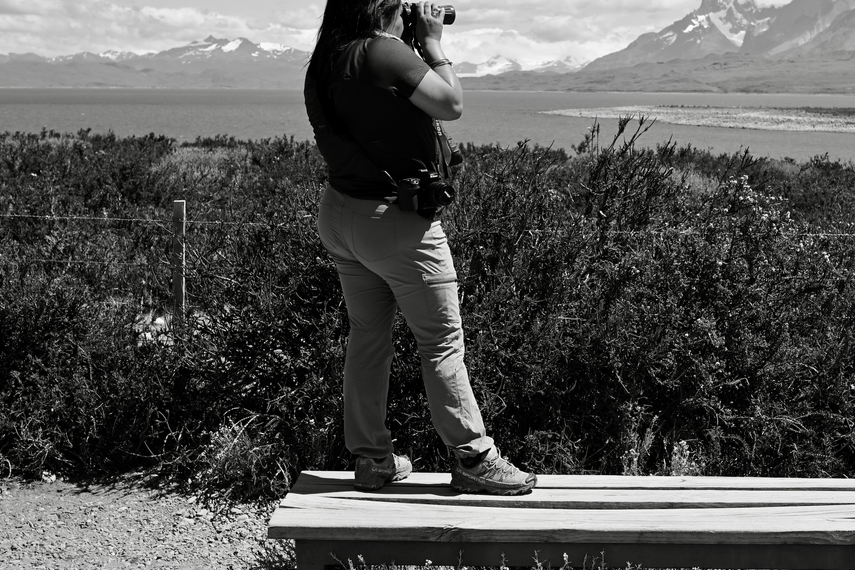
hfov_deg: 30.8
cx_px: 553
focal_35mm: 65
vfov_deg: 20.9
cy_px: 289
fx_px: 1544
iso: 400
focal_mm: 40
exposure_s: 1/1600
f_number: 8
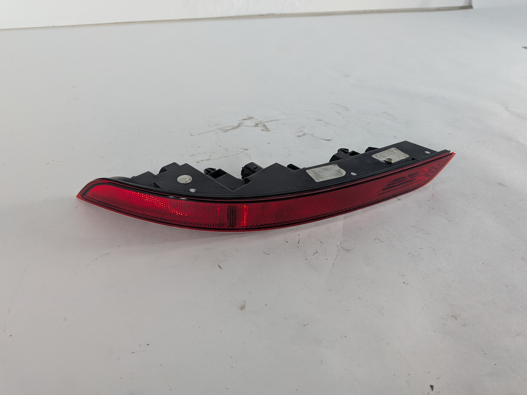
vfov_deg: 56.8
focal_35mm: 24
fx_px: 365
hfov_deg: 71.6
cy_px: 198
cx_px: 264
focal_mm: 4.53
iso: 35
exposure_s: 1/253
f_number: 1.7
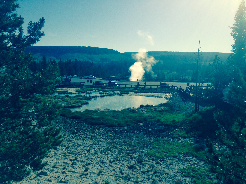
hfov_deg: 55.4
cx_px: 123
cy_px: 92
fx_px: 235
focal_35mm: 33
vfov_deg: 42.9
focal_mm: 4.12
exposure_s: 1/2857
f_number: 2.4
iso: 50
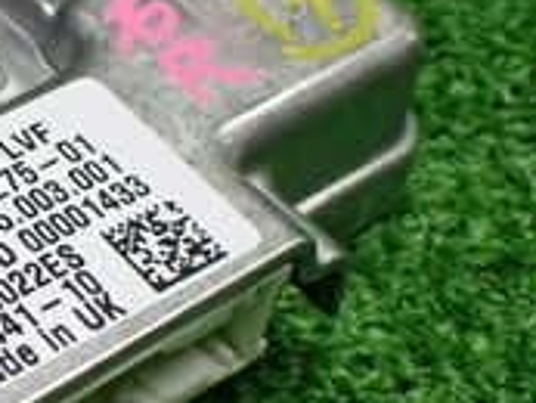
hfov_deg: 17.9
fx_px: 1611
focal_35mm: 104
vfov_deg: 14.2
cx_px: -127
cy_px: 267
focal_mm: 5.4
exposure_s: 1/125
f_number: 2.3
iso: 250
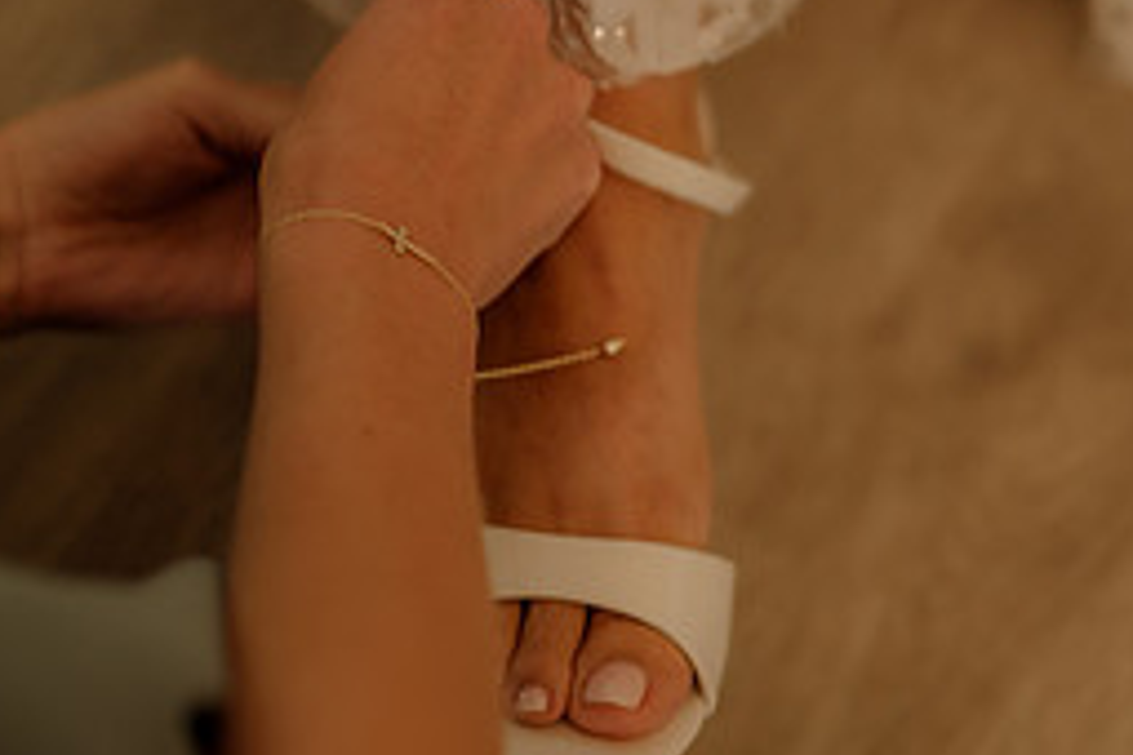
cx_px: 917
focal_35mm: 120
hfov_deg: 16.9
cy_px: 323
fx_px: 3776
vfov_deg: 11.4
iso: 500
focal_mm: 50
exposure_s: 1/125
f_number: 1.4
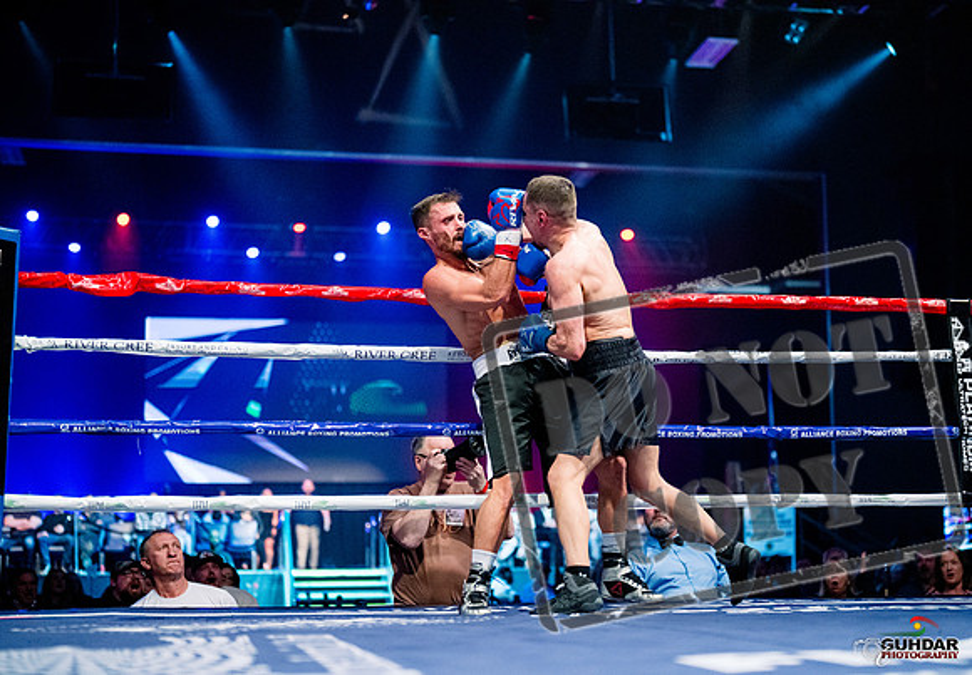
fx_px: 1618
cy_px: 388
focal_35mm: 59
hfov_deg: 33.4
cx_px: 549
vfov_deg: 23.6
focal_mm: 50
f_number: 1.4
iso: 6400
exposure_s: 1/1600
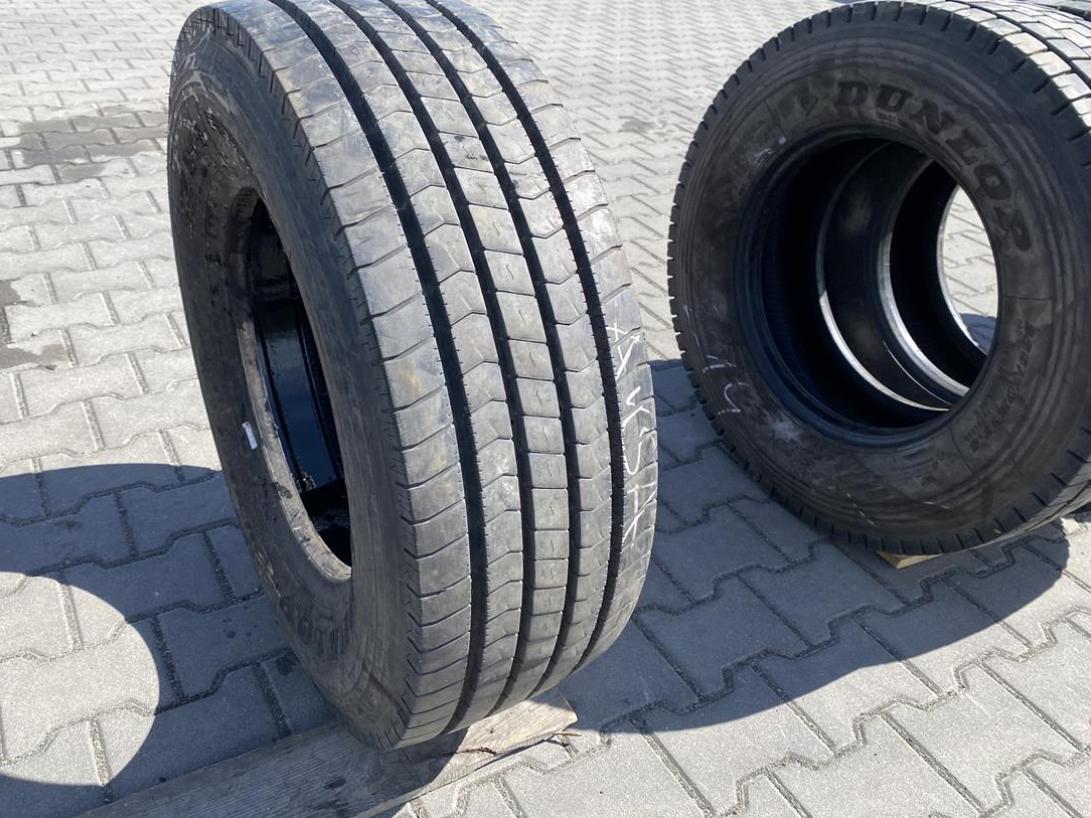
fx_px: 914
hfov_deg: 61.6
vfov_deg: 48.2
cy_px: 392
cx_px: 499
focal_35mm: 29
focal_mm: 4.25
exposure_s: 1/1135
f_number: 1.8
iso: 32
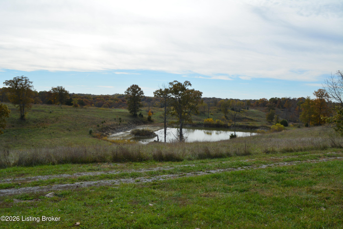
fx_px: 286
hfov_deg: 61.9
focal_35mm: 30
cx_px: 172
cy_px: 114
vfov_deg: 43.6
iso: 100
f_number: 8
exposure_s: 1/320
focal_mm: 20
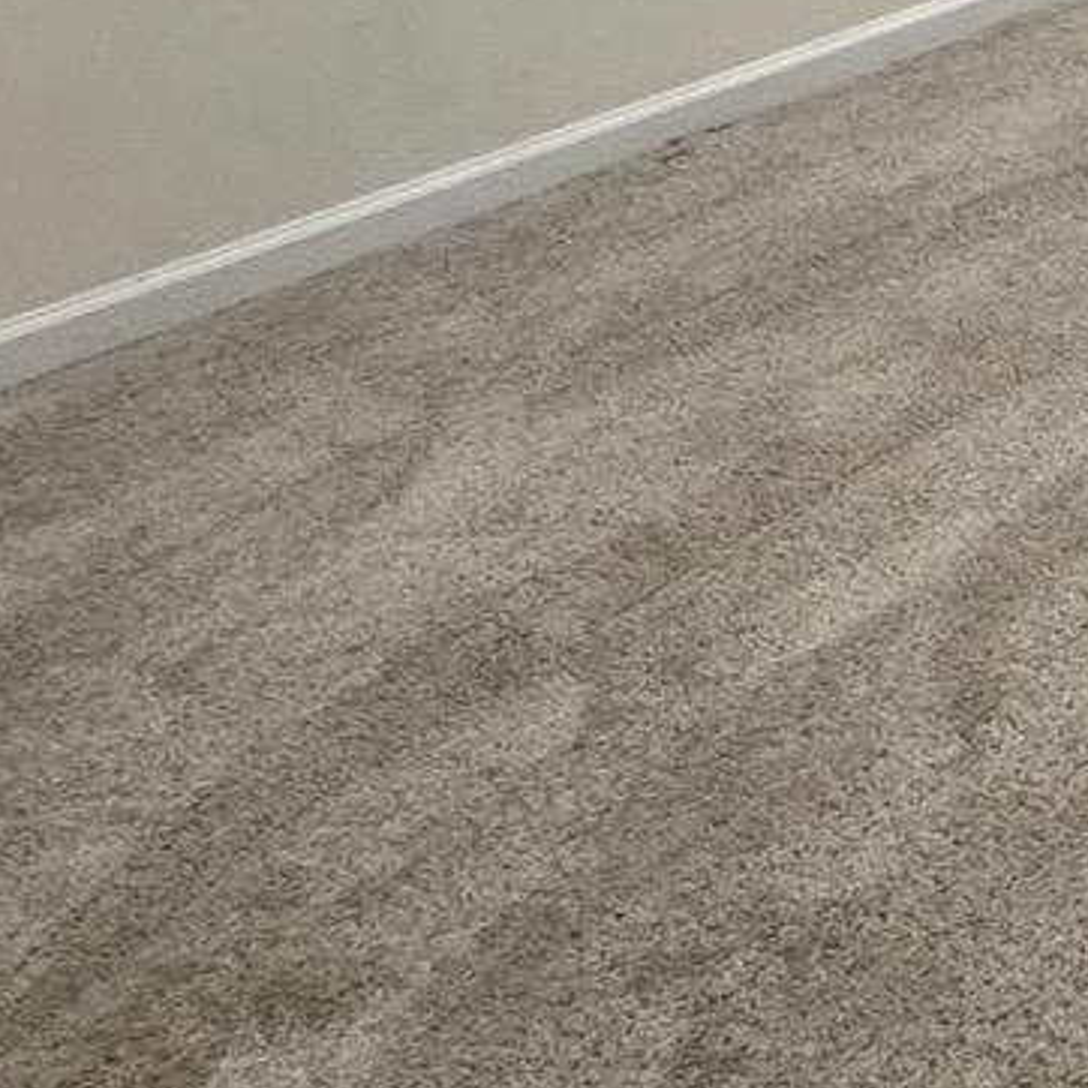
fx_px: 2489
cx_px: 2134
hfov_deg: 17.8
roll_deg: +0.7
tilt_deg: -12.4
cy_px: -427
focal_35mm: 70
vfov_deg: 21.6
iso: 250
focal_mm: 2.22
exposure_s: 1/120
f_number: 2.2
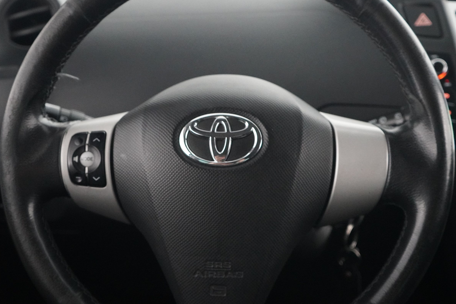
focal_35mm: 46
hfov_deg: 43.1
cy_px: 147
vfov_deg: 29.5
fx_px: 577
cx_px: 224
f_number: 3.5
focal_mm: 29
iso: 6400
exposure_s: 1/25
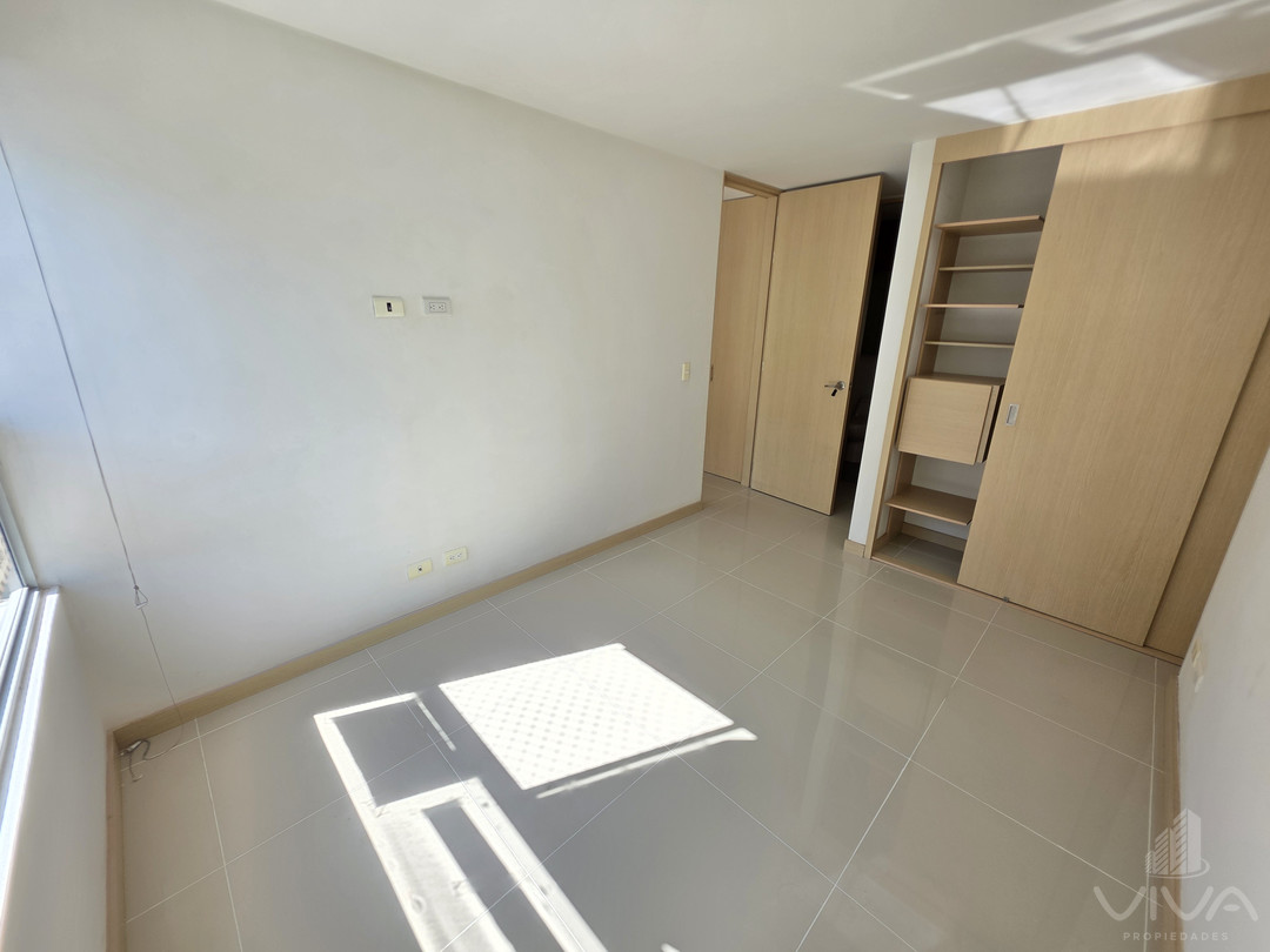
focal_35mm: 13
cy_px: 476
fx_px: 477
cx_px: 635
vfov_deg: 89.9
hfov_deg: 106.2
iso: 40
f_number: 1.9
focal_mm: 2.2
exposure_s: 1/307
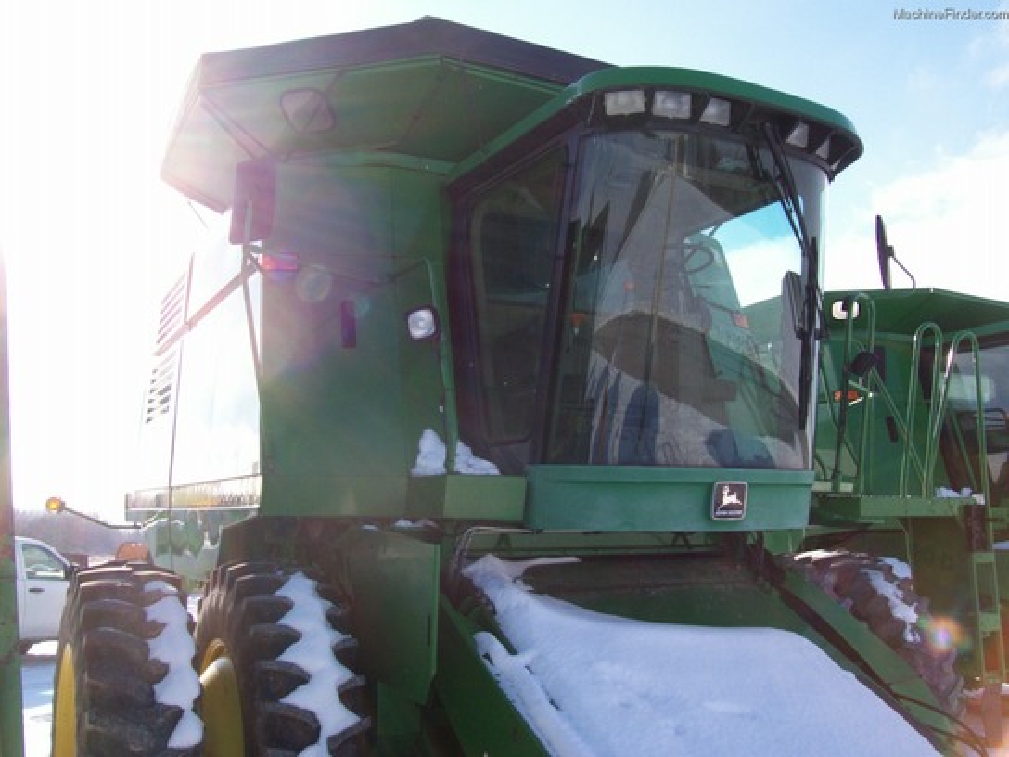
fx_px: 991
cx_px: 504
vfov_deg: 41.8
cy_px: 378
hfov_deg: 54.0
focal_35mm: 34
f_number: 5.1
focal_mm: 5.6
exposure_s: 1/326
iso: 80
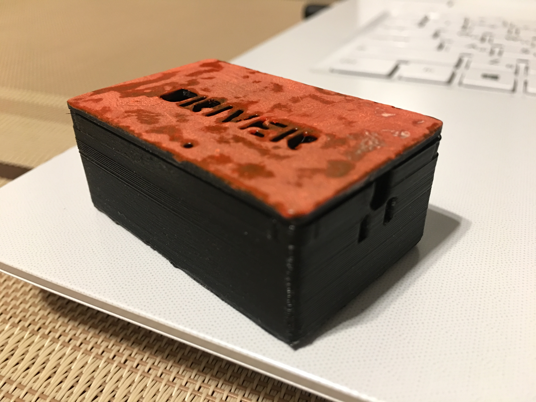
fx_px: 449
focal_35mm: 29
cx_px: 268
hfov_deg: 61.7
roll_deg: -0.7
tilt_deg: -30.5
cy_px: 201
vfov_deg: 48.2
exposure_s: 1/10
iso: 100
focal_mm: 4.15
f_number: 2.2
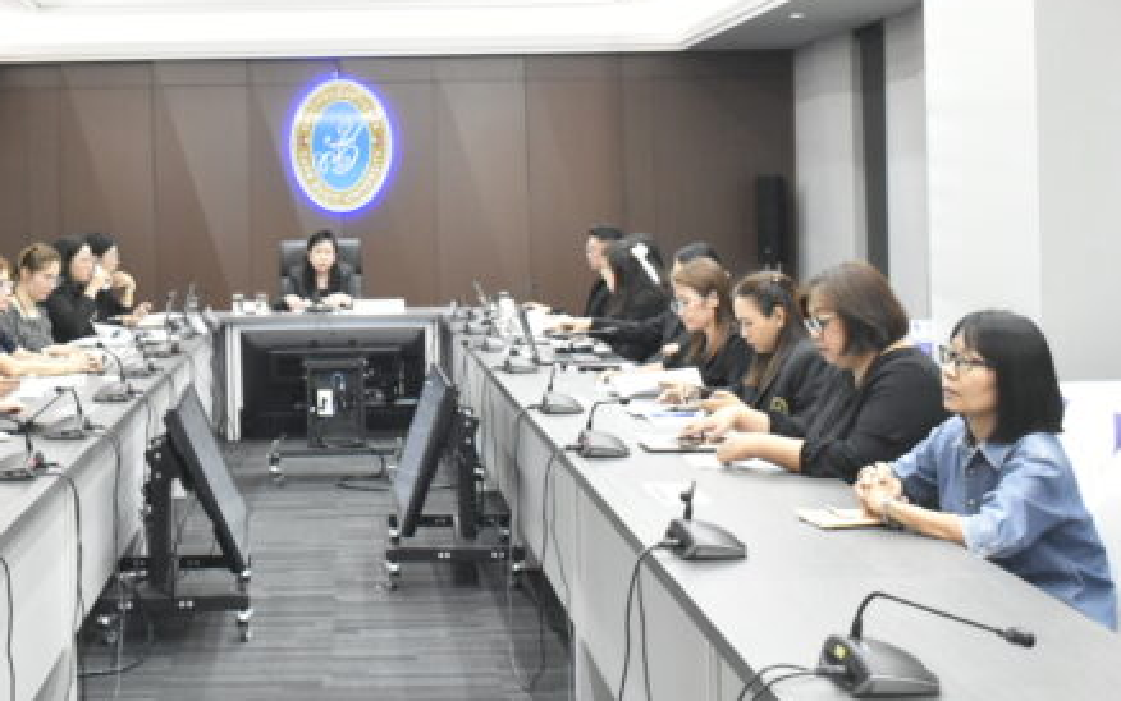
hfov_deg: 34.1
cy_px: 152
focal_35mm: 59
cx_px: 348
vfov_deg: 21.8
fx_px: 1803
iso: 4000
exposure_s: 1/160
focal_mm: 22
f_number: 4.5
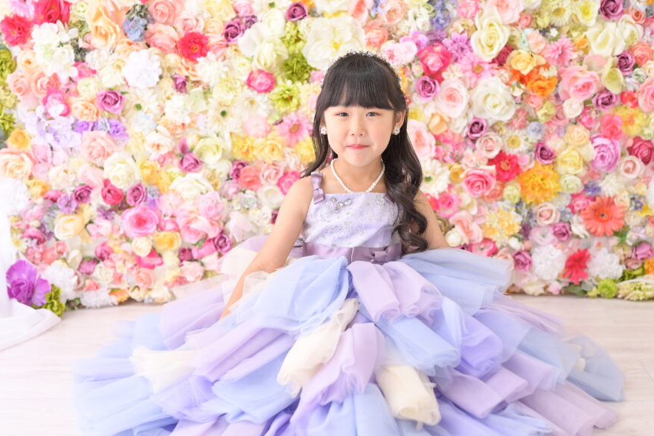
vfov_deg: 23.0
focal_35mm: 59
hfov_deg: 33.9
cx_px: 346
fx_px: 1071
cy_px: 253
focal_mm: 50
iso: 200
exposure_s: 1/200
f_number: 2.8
=======
| ACTION ITEM |
Beginning with the line that contains "fx_px: 1803" and ending with the last line of the data, transcribe each line exactly; pictures stay out.

| EXERCISE RESPONSE |
fx_px: 1803
iso: 4000
exposure_s: 1/160
focal_mm: 22
f_number: 4.5
vfov_deg: 23.0
focal_35mm: 59
hfov_deg: 33.9
cx_px: 346
fx_px: 1071
cy_px: 253
focal_mm: 50
iso: 200
exposure_s: 1/200
f_number: 2.8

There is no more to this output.